Top of DATA EXTRACTS
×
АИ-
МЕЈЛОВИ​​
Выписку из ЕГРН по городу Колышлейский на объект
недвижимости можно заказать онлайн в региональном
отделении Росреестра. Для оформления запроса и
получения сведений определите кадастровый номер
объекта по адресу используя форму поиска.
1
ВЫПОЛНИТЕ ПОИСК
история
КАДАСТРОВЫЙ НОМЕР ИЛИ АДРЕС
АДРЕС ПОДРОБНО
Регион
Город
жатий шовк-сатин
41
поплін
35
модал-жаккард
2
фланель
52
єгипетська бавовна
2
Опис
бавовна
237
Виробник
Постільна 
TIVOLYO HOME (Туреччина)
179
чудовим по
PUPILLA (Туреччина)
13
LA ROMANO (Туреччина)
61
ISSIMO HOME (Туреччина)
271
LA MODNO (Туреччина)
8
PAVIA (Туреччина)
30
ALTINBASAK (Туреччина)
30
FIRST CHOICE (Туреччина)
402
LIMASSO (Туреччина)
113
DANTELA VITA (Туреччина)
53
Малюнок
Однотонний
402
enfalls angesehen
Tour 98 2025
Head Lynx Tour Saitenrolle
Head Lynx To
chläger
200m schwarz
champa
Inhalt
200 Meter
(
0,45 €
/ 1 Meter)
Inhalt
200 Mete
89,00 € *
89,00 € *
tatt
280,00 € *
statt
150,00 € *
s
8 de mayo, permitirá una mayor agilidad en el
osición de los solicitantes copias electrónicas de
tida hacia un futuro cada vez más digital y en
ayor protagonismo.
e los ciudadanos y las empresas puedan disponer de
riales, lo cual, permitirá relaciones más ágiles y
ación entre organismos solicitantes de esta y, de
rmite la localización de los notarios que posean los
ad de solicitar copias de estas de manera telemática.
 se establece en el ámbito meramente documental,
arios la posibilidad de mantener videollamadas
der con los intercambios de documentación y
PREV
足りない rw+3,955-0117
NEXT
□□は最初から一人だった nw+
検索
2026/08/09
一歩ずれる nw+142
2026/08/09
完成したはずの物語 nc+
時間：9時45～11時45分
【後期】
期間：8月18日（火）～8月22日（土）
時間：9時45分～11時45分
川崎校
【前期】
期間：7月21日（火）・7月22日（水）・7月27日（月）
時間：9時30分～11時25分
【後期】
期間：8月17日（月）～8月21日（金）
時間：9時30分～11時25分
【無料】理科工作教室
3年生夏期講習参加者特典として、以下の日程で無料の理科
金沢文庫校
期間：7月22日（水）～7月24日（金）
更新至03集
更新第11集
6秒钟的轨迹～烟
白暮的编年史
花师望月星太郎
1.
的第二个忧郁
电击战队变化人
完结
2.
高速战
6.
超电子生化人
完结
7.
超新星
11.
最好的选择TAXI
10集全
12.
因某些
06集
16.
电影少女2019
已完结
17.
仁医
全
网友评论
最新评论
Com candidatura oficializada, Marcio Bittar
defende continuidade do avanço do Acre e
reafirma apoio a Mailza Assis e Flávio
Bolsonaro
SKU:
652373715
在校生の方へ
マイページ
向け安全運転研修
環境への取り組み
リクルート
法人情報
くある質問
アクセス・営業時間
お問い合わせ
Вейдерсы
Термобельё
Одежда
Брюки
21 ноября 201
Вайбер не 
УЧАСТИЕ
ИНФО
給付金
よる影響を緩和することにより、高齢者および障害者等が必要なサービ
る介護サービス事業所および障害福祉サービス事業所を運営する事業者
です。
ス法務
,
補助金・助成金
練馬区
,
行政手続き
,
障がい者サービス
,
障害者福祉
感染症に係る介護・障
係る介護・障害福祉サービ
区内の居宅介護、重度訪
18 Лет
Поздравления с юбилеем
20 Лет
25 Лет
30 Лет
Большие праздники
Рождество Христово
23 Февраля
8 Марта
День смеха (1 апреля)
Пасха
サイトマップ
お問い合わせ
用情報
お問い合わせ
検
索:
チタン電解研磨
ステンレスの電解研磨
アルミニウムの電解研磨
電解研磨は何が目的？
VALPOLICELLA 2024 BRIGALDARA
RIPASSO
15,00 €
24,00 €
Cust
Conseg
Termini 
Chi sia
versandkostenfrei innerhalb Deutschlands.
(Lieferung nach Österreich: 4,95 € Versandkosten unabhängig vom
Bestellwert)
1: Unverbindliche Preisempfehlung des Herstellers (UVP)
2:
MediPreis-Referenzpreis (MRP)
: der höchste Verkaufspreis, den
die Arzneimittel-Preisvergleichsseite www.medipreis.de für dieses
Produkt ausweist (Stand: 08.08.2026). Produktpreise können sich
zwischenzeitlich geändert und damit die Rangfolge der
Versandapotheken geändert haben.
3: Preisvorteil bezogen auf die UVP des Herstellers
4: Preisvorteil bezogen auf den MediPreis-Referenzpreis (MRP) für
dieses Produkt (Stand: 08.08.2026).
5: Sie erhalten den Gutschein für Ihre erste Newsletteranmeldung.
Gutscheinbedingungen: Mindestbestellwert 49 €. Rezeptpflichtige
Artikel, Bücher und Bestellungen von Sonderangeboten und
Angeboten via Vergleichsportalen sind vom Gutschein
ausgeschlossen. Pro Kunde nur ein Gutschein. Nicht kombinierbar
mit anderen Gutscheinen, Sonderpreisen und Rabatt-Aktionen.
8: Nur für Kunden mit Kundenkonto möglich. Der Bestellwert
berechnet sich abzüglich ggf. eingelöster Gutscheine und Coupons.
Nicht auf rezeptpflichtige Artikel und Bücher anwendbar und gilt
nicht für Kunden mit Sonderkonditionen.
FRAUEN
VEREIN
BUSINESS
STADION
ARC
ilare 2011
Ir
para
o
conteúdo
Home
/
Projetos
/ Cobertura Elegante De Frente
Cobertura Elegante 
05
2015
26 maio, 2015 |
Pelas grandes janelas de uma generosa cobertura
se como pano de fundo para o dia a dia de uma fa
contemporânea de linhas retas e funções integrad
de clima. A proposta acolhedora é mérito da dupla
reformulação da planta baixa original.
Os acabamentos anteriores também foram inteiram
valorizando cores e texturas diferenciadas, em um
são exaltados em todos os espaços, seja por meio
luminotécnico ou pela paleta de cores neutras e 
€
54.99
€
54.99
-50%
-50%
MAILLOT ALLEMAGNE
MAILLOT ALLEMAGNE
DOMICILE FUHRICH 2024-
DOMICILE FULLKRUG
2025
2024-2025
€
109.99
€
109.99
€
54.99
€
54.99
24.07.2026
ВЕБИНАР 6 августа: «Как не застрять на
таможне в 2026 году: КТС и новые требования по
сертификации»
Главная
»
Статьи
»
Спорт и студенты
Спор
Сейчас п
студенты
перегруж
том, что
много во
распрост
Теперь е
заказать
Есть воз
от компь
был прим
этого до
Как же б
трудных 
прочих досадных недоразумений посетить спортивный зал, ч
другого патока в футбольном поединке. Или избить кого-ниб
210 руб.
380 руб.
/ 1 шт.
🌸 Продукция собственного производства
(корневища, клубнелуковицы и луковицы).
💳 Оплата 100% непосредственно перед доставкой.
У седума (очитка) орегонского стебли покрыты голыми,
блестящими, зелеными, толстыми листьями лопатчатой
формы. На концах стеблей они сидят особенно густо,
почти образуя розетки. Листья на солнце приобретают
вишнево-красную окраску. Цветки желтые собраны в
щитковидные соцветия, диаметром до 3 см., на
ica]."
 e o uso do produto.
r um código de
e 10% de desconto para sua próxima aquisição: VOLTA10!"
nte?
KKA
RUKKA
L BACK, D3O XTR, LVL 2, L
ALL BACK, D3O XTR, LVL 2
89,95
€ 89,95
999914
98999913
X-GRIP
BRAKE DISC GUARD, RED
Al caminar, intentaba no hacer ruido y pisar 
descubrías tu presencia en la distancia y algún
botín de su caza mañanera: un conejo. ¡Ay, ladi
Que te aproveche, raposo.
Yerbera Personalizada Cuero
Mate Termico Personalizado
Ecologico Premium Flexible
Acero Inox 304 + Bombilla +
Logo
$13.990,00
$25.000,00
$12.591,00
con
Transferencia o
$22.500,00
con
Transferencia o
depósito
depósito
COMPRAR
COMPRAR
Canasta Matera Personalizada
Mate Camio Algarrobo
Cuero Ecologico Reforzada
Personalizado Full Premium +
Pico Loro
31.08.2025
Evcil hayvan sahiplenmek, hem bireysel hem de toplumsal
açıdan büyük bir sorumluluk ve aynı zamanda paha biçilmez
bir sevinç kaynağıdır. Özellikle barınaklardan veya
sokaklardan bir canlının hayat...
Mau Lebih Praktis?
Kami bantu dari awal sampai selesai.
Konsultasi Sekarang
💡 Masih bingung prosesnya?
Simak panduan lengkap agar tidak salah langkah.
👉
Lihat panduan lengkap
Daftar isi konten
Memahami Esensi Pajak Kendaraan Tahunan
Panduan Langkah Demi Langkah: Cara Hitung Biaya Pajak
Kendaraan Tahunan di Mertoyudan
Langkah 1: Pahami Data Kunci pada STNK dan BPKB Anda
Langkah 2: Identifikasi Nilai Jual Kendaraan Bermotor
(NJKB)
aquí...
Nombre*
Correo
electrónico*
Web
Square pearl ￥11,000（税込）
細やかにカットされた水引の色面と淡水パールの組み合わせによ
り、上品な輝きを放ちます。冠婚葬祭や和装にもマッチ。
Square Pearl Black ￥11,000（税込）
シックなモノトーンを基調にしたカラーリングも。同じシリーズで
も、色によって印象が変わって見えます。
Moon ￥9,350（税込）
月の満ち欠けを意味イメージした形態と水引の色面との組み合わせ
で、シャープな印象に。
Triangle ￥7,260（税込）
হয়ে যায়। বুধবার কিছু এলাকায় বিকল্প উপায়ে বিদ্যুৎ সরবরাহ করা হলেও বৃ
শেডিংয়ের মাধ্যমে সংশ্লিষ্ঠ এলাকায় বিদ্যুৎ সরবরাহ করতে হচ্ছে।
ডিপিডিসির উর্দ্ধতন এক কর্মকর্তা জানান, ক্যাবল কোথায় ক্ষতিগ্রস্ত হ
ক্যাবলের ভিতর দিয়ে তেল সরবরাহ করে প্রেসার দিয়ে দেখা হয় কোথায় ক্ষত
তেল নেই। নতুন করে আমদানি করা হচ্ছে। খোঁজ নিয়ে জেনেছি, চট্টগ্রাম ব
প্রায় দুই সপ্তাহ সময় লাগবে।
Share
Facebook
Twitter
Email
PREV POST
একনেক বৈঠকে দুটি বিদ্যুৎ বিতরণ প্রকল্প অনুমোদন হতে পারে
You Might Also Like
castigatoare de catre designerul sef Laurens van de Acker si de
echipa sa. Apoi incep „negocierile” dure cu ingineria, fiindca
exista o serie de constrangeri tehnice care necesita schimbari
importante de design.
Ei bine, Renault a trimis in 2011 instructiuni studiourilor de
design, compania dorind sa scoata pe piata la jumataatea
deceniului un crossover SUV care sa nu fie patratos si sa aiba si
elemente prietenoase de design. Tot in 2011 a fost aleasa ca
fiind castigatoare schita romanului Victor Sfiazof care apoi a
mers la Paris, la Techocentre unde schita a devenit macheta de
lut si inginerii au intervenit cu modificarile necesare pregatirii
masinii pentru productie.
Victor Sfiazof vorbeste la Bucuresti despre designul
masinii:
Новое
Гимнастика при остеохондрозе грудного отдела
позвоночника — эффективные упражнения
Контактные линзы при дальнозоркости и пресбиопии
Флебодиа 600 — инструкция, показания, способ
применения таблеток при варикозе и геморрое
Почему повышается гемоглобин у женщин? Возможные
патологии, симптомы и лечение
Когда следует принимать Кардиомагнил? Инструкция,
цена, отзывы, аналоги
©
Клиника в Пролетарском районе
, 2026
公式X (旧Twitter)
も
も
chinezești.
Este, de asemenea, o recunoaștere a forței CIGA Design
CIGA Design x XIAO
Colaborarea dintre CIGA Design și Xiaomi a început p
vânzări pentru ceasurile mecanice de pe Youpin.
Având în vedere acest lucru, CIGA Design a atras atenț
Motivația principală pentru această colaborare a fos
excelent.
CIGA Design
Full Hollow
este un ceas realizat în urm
Bottom of DATA EXTRACTS
• [TASK PROMPT] Copy everything in the data above, from its first line down through the line that contains "ad de solicitar", reproducing each line unchanged.

• [ANSWER SECTION]
×
АИ-
МЕЈЛОВИ​​
Выписку из ЕГРН по городу Колышлейский на объект
недвижимости можно заказать онлайн в региональном
отделении Росреестра. Для оформления запроса и
получения сведений определите кадастровый номер
объекта по адресу используя форму поиска.
1
ВЫПОЛНИТЕ ПОИСК
история
КАДАСТРОВЫЙ НОМЕР ИЛИ АДРЕС
АДРЕС ПОДРОБНО
Регион
Город
жатий шовк-сатин
41
поплін
35
модал-жаккард
2
фланель
52
єгипетська бавовна
2
Опис
бавовна
237
Виробник
Постільна 
TIVOLYO HOME (Туреччина)
179
чудовим по
PUPILLA (Туреччина)
13
LA ROMANO (Туреччина)
61
ISSIMO HOME (Туреччина)
271
LA MODNO (Туреччина)
8
PAVIA (Туреччина)
30
ALTINBASAK (Туреччина)
30
FIRST CHOICE (Туреччина)
402
LIMASSO (Туреччина)
113
DANTELA VITA (Туреччина)
53
Малюнок
Однотонний
402
enfalls angesehen
Tour 98 2025
Head Lynx Tour Saitenrolle
Head Lynx To
chläger
200m schwarz
champa
Inhalt
200 Meter
(
0,45 €
/ 1 Meter)
Inhalt
200 Mete
89,00 € *
89,00 € *
tatt
280,00 € *
statt
150,00 € *
s
8 de mayo, permitirá una mayor agilidad en el
osición de los solicitantes copias electrónicas de
tida hacia un futuro cada vez más digital y en
ayor protagonismo.
e los ciudadanos y las empresas puedan disponer de
riales, lo cual, permitirá relaciones más ágiles y
ación entre organismos solicitantes de esta y, de
rmite la localización de los notarios que posean los
ad de solicitar copias de estas de manera telemática.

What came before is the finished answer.